The professor should examine the problem, or better yet, have a teaching assistant or a colleague to do it. Before the course, problems can be examined and recast; however, the most meaningful evaluation may occur after the problem has been implemented. When a problem module does not perform correctly the first time, some educators may grow disheartened. Most effective problems, on the other hand, are rewritten several times before and after the course begins, and even successful issues face hurdles with each new group of students.

Results and Discussion

PBL is a useful tool for incorporating a clinical and translational focus into biomedical engineering classes.
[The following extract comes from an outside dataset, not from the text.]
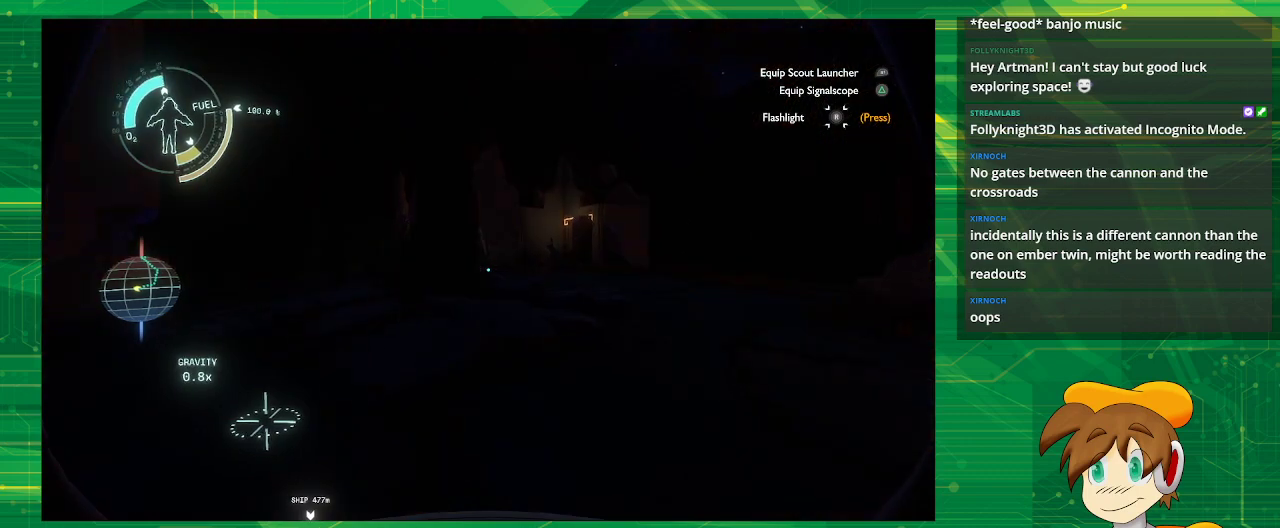
{"buttons": [], "left_stick": "up-right", "right_stick": "right", "events": [[250, "left_stick", "up-right"], [467, "right_stick", "right"]]}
Faculty like the diversity in teaching and evaluation, as well as the increased connection and involvement with students. Students are eager to put in the time and effort to acquire information in a PBL course if the instructor is a hands-on guide. Students appreciate the hands-on activities and believe the PBL format better prepares them for a career in engineering. Overall, while there are obstacles to PBL adoption in multidisciplinary projects, there are enormous benefits for both students and teachers who support expanding PBL use in biomedical engineering.

Conclusion

PBL demonstrated to be successful in motivating student learning, boosting information retention, and fostering problem-solving, communication, and collaborative abilities. However, genuine hurdles in successful implementation continue to restrict PBL adoption. We conclude that the advantages of PBL in biomedical engineering education benefit both professors and students.